Face à eux, il y a le général Alouani, dirigeant de la secrète branche sécuritaire du pouvoir, et sa fille Dania qui, au contact d’un condisciple universitaire, met la réputation de sa famille en péril pour défendre les opprimé.e.s et les victimes du régime. En retrait, mais omniprésent, on retrouve le cheikh Chamel, prédicateur adoré des hommes et des femmes d’affaires, et des politiciens, symbole de l’hypocrisie et de la luxure de certaines personnalités religieuses, marionnette des autorités et des fortuné.e.s. Il y a aussi l’ignoble Nourhane, présentatrice télé pour qui le pouvoir et l’ascension sociale semblent tout justifier. À leurs côtés, la grande bourgeoisie égyptienne, les riches et les grandes familles, les dirigeants politiques et les militaires… Face aux manifestant.e.s, il y a la force, le pouvoir et l’argent.

Nous sommes le 25 janvier 2011, le « Jour de la colère ». Dans 18 jours, Hosni Moubarak démissionnera de sa présidence, après 30 ans au pouvoir.

Liberté et dignité : une révolte qui transcende les religions et les classes sociales

Coptes, musulman.e.s, femmes, hommes, jeunes des classes populaires, professeur.e.s et intellectuel.le.s : l’indignation et la colère n’a ni genre, ni classe, ni religion sur la place Tahrir. La cause première de cette hargne populaire ? Hosni Moubarak et le Parti national démocratique, fondé par le précédent président Anouar el-Sadate.
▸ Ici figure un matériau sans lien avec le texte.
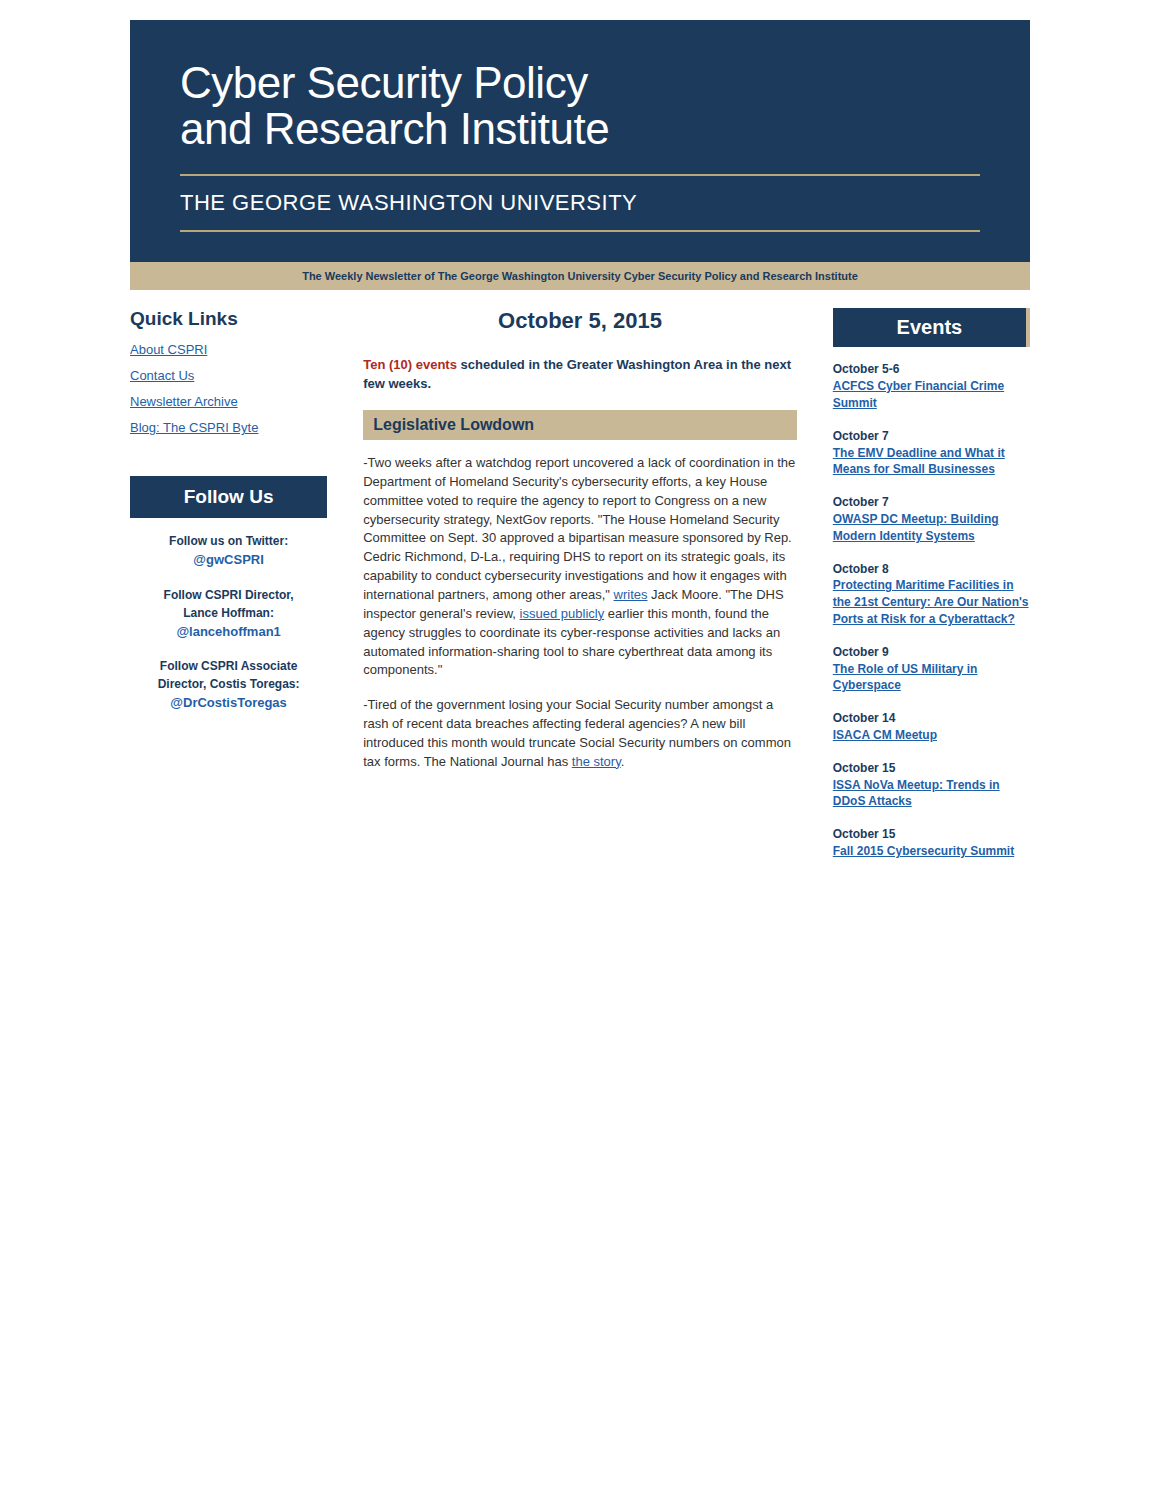Cyber Security Policy
and Research Institute
THE GEORGE WASHINGTON UNIVERSITY
The Weekly Newsletter of The George Washington University Cyber Security Policy and Research Institute
Quick Links
About CSPRI
Contact Us
Newsletter Archive
Blog: The CSPRI Byte
Follow Us
Follow us on Twitter:
@gwCSPRI
Follow CSPRI Director,
Lance Hoffman:
@lancehoffman1
Follow CSPRI Associate
Director, Costis Toregas:
@DrCostisToregas
October 5, 2015
Ten (10) events scheduled in the Greater Washington Area in the next few weeks.
Legislative Lowdown
-Two weeks after a watchdog report uncovered a lack of coordination in the Department of Homeland Security's cybersecurity efforts, a key House committee voted to require the agency to report to Congress on a new cybersecurity strategy, NextGov reports. "The House Homeland Security Committee on Sept. 30 approved a bipartisan measure sponsored by Rep. Cedric Richmond, D-La., requiring DHS to report on its strategic goals, its capability to conduct cybersecurity investigations and how it engages with international partners, among other areas," writes Jack Moore. "The DHS inspector general's review, issued publicly earlier this month, found the agency struggles to coordinate its cyber-response activities and lacks an automated information-sharing tool to share cyberthreat data among its components."
-Tired of the government losing your Social Security number amongst a rash of recent data breaches affecting federal agencies? A new bill introduced this month would truncate Social Security numbers on common tax forms. The National Journal has the story.
Events
October 5-6
ACFCS Cyber Financial Crime Summit
October 7
The EMV Deadline and What it Means for Small Businesses
October 7
OWASP DC Meetup: Building Modern Identity Systems
October 8
Protecting Maritime Facilities in the 21st Century: Are Our Nation's Ports at Risk for a Cyberattack?
October 9
The Role of US Military in Cyberspace
October 14
ISACA CM Meetup
October 15
ISSA NoVa Meetup: Trends in DDoS Attacks
October 15
Fall 2015 Cybersecurity Summit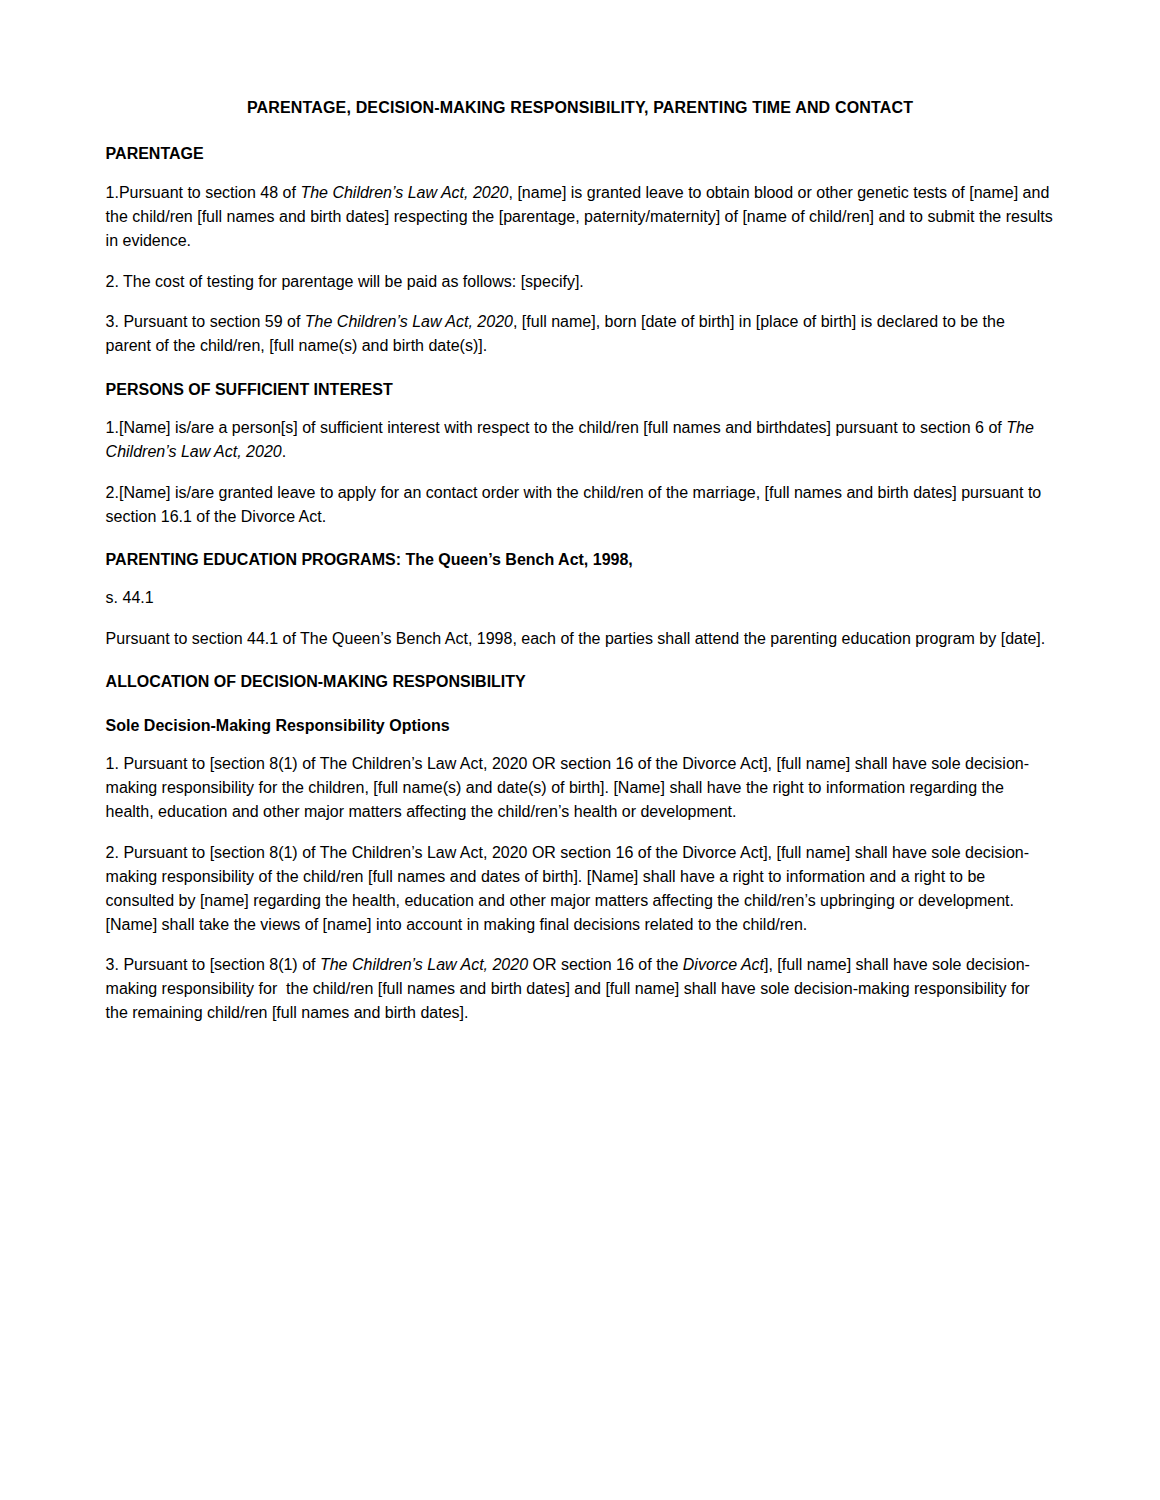PARENTAGE, DECISION-MAKING RESPONSIBILITY, PARENTING TIME AND CONTACT
PARENTAGE
1.Pursuant to section 48 of The Children’s Law Act, 2020, [name] is granted leave to obtain blood or other genetic tests of [name] and the child/ren [full names and birth dates] respecting the [parentage, paternity/maternity] of [name of child/ren] and to submit the results in evidence.
2. The cost of testing for parentage will be paid as follows: [specify].
3. Pursuant to section 59 of The Children’s Law Act, 2020, [full name], born [date of birth] in [place of birth] is declared to be the parent of the child/ren, [full name(s) and birth date(s)].
PERSONS OF SUFFICIENT INTEREST
1.[Name] is/are a person[s] of sufficient interest with respect to the child/ren [full names and birthdates] pursuant to section 6 of The Children’s Law Act, 2020.
2.[Name] is/are granted leave to apply for an contact order with the child/ren of the marriage, [full names and birth dates] pursuant to section 16.1 of the Divorce Act.
PARENTING EDUCATION PROGRAMS: The Queen’s Bench Act, 1998,
s. 44.1
Pursuant to section 44.1 of The Queen’s Bench Act, 1998, each of the parties shall attend the parenting education program by [date].
ALLOCATION OF DECISION-MAKING RESPONSIBILITY
Sole Decision-Making Responsibility Options
1. Pursuant to [section 8(1) of The Children’s Law Act, 2020 OR section 16 of the Divorce Act], [full name] shall have sole decision-making responsibility for the children, [full name(s) and date(s) of birth]. [Name] shall have the right to information regarding the health, education and other major matters affecting the child/ren’s health or development.
2. Pursuant to [section 8(1) of The Children’s Law Act, 2020 OR section 16 of the Divorce Act], [full name] shall have sole decision-making responsibility of the child/ren [full names and dates of birth]. [Name] shall have a right to information and a right to be consulted by [name] regarding the health, education and other major matters affecting the child/ren’s upbringing or development. [Name] shall take the views of [name] into account in making final decisions related to the child/ren.
3. Pursuant to [section 8(1) of The Children’s Law Act, 2020 OR section 16 of the Divorce Act], [full name] shall have sole decision-making responsibility for the child/ren [full names and birth dates] and [full name] shall have sole decision-making responsibility for the remaining child/ren [full names and birth dates].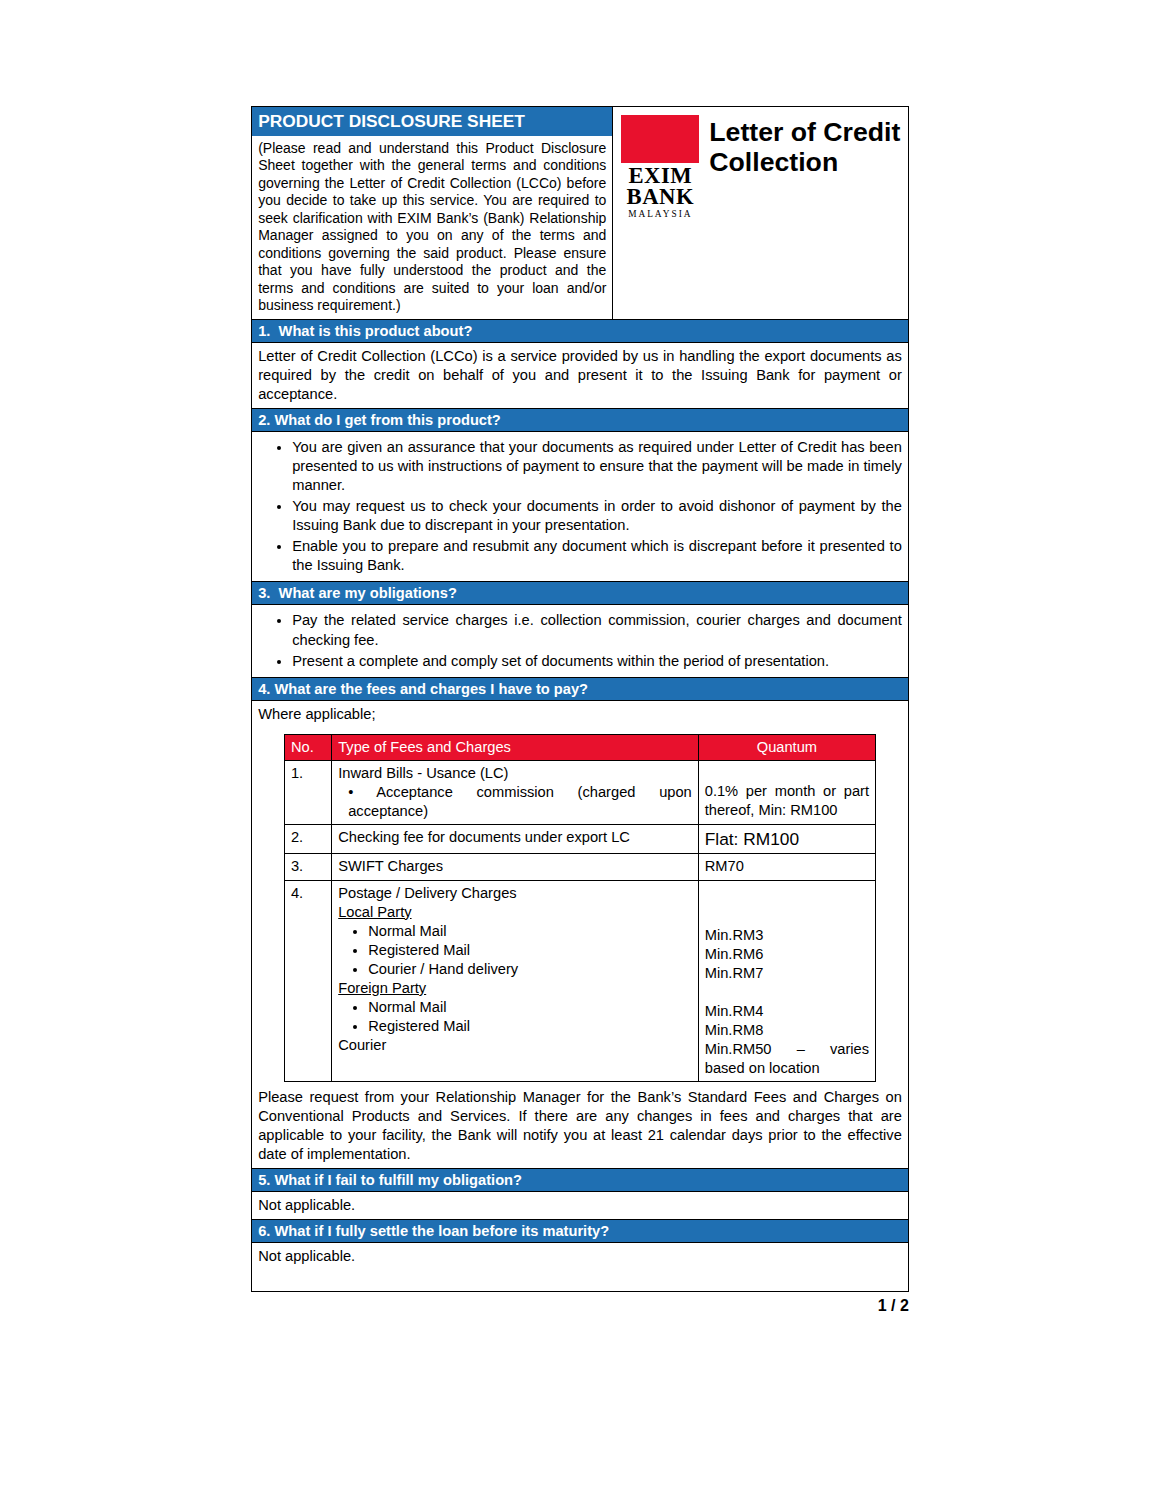| PRODUCT DISCLOSURE SHEET (Please read and understand this Product Disclosure Sheet together with the general terms and conditions governing the Letter of Credit Collection (LCCo) before you decide to take up this service. You are required to seek clarification with EXIM Bank’s (Bank) Relationship Manager assigned to you on any of the terms and conditions governing the said product. Please ensure that you have fully understood the product and the terms and conditions are suited to your loan and/or business requirement.) | EXIM BANK MALAYSIA Letter of Credit Collection |
| 1. What is this product about? |
| Letter of Credit Collection (LCCo) is a service provided by us in handling the export documents as required by the credit on behalf of you and present it to the Issuing Bank for payment or acceptance. |
| 2. What do I get from this product? |
| You are given an assurance that your documents as required under Letter of Credit has been presented to us with instructions of payment to ensure that the payment will be made in timely manner. You may request us to check your documents in order to avoid dishonor of payment by the Issuing Bank due to discrepant in your presentation. Enable you to prepare and resubmit any document which is discrepant before it presented to the Issuing Bank. |
| 3. What are my obligations? |
| Pay the related service charges i.e. collection commission, courier charges and document checking fee. Present a complete and comply set of documents within the period of presentation. |
| 4. What are the fees and charges I have to pay? |
| Where applicable; / No. / Type of Fees and Charges / Quantum / / --- / --- / --- / / 1. / Inward Bills - Usance (LC) • Acceptance commission (charged upon acceptance) / 0.1% per month or part thereof, Min: RM100 / / 2. / Checking fee for documents under export LC / Flat: RM100 / / 3. / SWIFT Charges / RM70 / / 4. / Postage / Delivery Charges Local Party Normal Mail Registered Mail Courier / Hand delivery Foreign Party Normal Mail Registered Mail Courier / Min.RM3 Min.RM6 Min.RM7 Min.RM4 Min.RM8 Min.RM50 – varies based on location / Please request from your Relationship Manager for the Bank’s Standard Fees and Charges on Conventional Products and Services. If there are any changes in fees and charges that are applicable to your facility, the Bank will notify you at least 21 calendar days prior to the effective date of implementation. |
| 5. What if I fail to fulfill my obligation? |
| Not applicable. |
| 6. What if I fully settle the loan before its maturity? |
| Not applicable. |
1 / 2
Au fil de son règne, Moubarak avait restreint toute opposition à sa réélection, avait supprimé les limites du mandat présidentiel et avait laissé le poste de vice-président vacant (El-Khawas, 2012). Les contestataires chantent à l’unisson « Moubarak, dégage » ; sa démission est nécessaire, selon eux et elles. Le 1er février, c’est plus de deux millions d’Égyptien.ne.s qui descendent dans la rue, dont 200 000 au Caire (El Khawas, 2012).

Leurs dénonciations et accusations sont multiples : brutalité policière, illégalité des rassemblements, conditions économiques précaires, taux de chômage élevé et corruption endémique. En plus de l’occupation de la place Tahrir, la révolution est nourrie par plusieurs protestations, manifestations et sit-in, aux quatre coins de l’Égypte. On y retrouve le mouvement pro-démocratie – qui comprend l’influent mouvement Kefaya (« ça suffit » en arabe) – revendiquant la suspension de l’état d’urgence[3], des élections libres et un changement de régime (Abdelrahman, 2012). Les luttes ouvrières sont également centrales ; on y réclame une hausse salariale, une amélioration des conditions de travail et une sécurité d’emploi. Finalement, plusieurs critiquent l’incapacité étatique à fournir les services et besoins essentiels à la population, relatifs aux soins de santé, à l’électricité et à l’eau potable notamment. Ensemble, ils contribueront à la démission du président le 11 février 2011.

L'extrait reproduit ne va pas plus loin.